Tangible was largely a British operation, but it tokenized real estate offshore, sidestepping U.K. regulations for REITs (real estate investment trusts). Investors liked USDR because they thought crypto was superior to stock market fare, but blockchains can also give you a better idea of what you are actually buying into.
A Tangible special purpose vehicle bought a two-bedroom home in Halifax, England, from Joshvun's company BMS Luna Stacks for £167,782. The property looked like a good deal, but U.K. land records confirm that the house was bought and flipped on the same day by the CEO's brother's company.

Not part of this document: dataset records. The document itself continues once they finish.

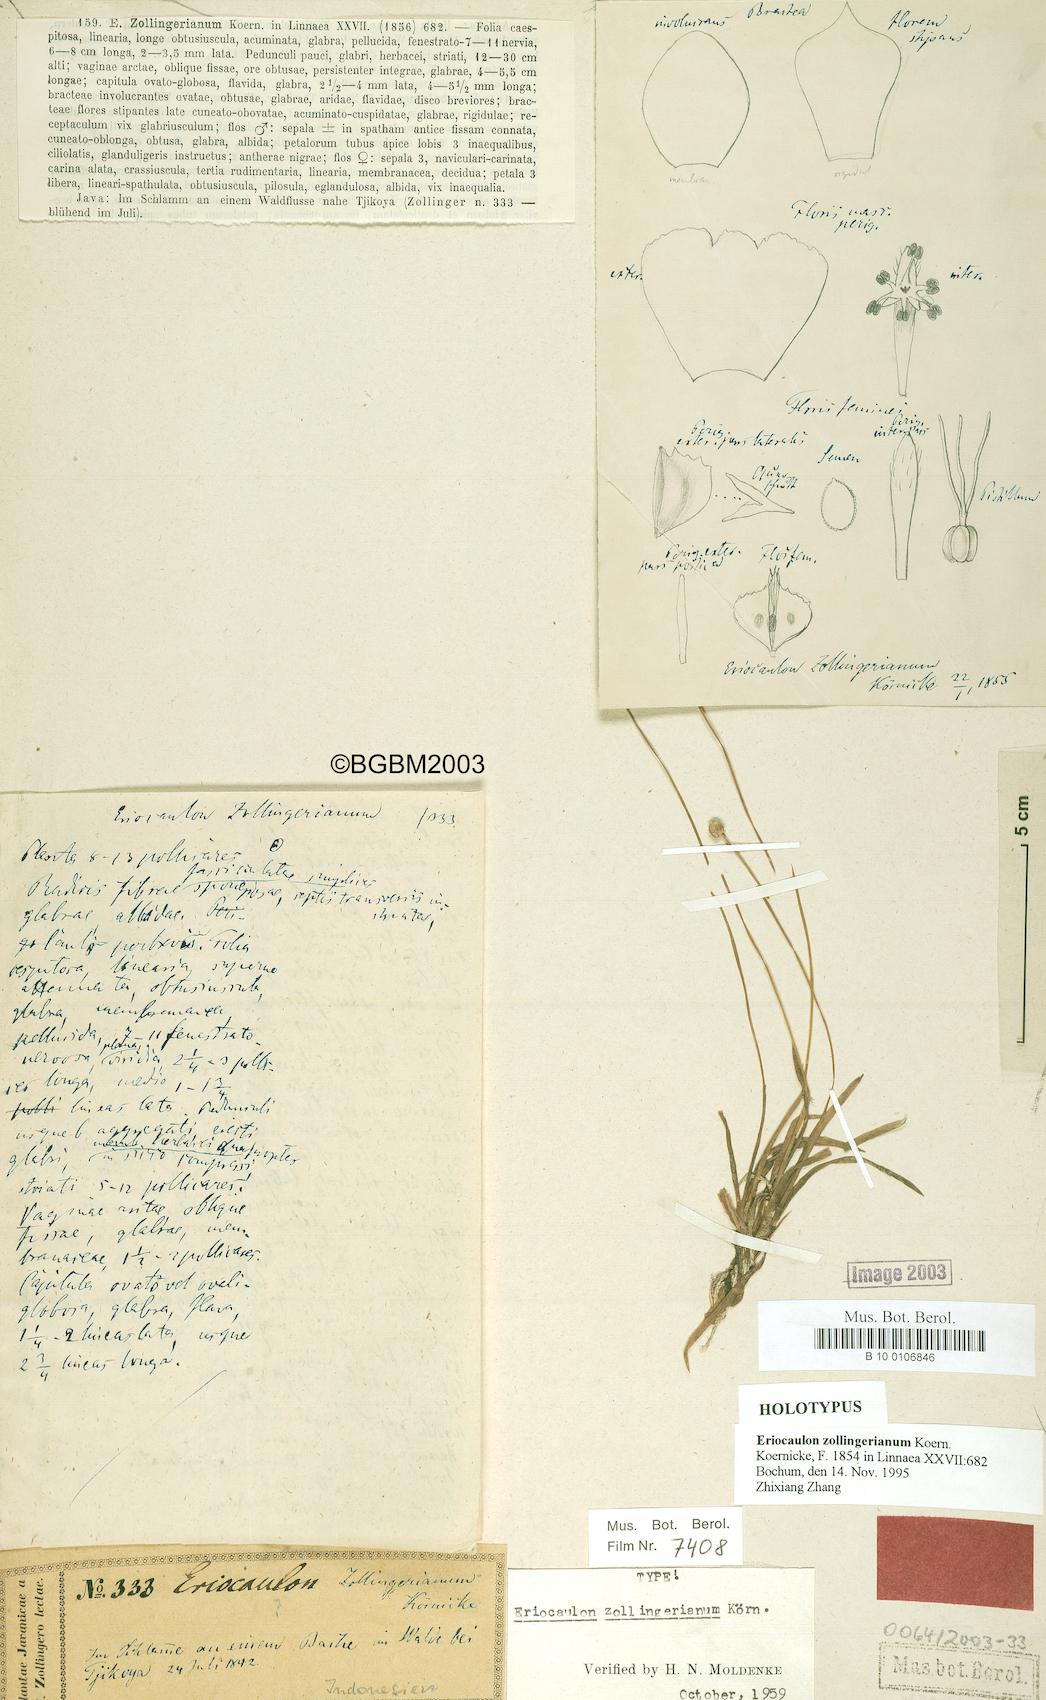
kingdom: Plantae
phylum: Tracheophyta
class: Liliopsida
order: Poales
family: Eriocaulaceae
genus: Eriocaulon
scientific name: Eriocaulon zollingerianum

U.K. real estate professors said such price increases are unjustified and may be another example of the Singh brothers' markup scheme. A building and its land should be worth more than the sum of its flats, but Tangible hid other things from investors, including the identity of the seller and the full valuation report.
CoinDesk's analysis of records from the U.K.'s land registry shows markups from Jagpal's and Joshvun's companies added at least £875,590 to the price of Tangible's properties. The true gap could be millions of pounds, but investors are still waiting for their money back. Tangible must first liquidate nearly 200 U.K. properties worth nearly £27 million.
Investors who spoke to CoinDesk said they would not have touched the token had they known about the marked-up properties from related entities. After-the-fact disclosures don't cut it, and investors want clarity on these allegations just like any other investor with tens of thousands of dollars on the line.